# [Work to be completed]
State, as a number alone, how many lines of the entries contain the word "Trung".

[Extracted information — start]

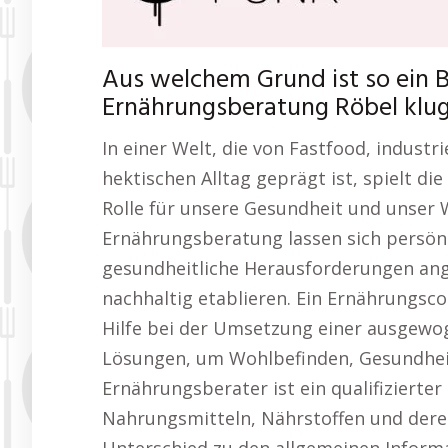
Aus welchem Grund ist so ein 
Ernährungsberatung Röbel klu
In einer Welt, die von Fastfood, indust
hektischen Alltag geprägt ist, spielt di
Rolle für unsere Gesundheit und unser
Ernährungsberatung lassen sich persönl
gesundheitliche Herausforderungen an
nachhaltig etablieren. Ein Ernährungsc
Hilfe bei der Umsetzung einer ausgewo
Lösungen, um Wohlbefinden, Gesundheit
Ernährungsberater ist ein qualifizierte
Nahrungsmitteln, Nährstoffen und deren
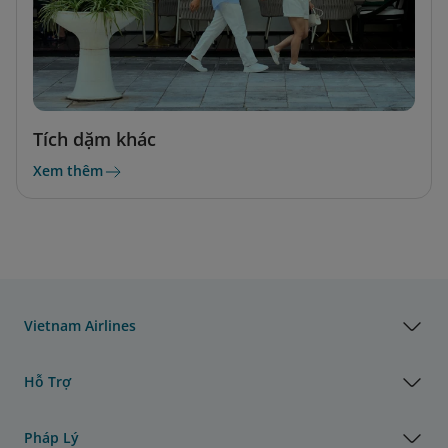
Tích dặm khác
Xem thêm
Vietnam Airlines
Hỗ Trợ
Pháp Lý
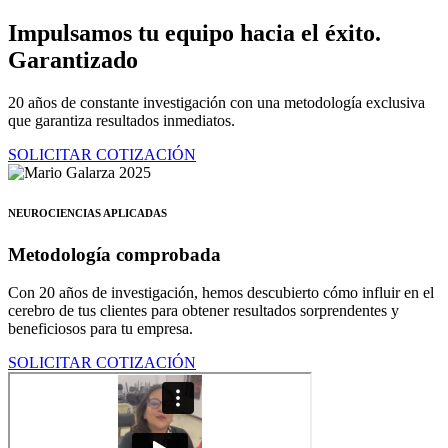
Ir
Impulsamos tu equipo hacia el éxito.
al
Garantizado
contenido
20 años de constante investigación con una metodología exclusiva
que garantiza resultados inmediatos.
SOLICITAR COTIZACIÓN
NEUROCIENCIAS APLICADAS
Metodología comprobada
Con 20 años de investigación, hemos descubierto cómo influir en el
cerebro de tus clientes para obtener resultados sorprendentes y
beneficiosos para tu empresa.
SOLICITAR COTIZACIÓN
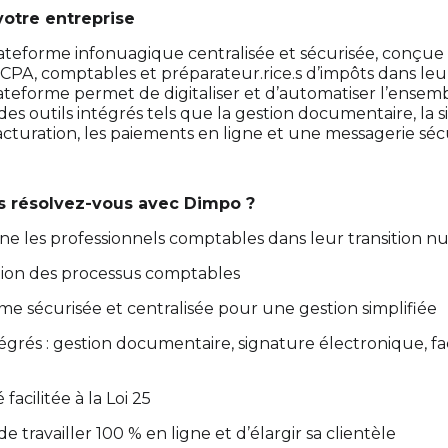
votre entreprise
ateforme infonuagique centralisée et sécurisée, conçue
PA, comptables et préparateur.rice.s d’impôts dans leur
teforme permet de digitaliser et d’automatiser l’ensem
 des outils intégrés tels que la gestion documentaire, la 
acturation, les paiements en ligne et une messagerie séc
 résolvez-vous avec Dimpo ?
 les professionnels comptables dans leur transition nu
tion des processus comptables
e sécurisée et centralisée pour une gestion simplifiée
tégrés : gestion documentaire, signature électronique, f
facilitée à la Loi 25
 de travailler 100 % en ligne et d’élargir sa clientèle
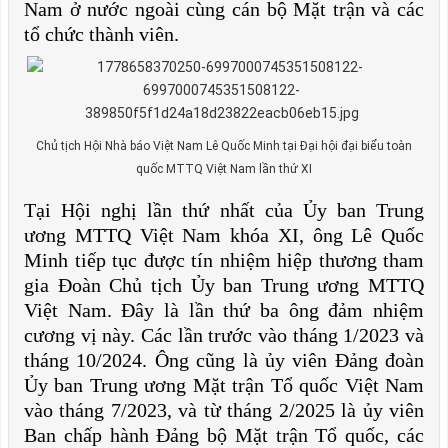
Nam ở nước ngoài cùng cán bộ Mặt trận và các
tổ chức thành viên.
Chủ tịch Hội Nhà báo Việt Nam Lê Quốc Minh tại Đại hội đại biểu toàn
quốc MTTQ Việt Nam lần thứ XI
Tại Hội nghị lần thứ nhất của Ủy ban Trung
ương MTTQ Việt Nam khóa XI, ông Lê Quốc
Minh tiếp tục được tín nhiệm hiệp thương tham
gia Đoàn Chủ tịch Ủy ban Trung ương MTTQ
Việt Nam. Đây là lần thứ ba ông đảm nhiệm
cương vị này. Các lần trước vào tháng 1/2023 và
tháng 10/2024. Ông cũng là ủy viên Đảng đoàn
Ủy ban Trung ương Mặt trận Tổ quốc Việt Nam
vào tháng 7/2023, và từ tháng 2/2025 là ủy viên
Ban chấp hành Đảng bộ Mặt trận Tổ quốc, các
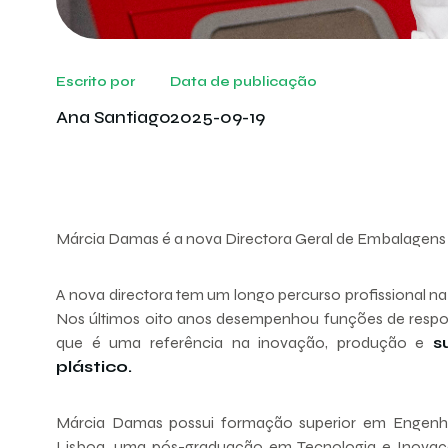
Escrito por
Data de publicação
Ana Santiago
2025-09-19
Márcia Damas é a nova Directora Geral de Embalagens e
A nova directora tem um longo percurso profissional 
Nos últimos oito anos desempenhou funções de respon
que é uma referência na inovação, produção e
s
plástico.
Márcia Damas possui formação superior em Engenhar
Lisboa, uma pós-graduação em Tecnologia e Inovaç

[Extracted information — finish]

# [Answer below]
3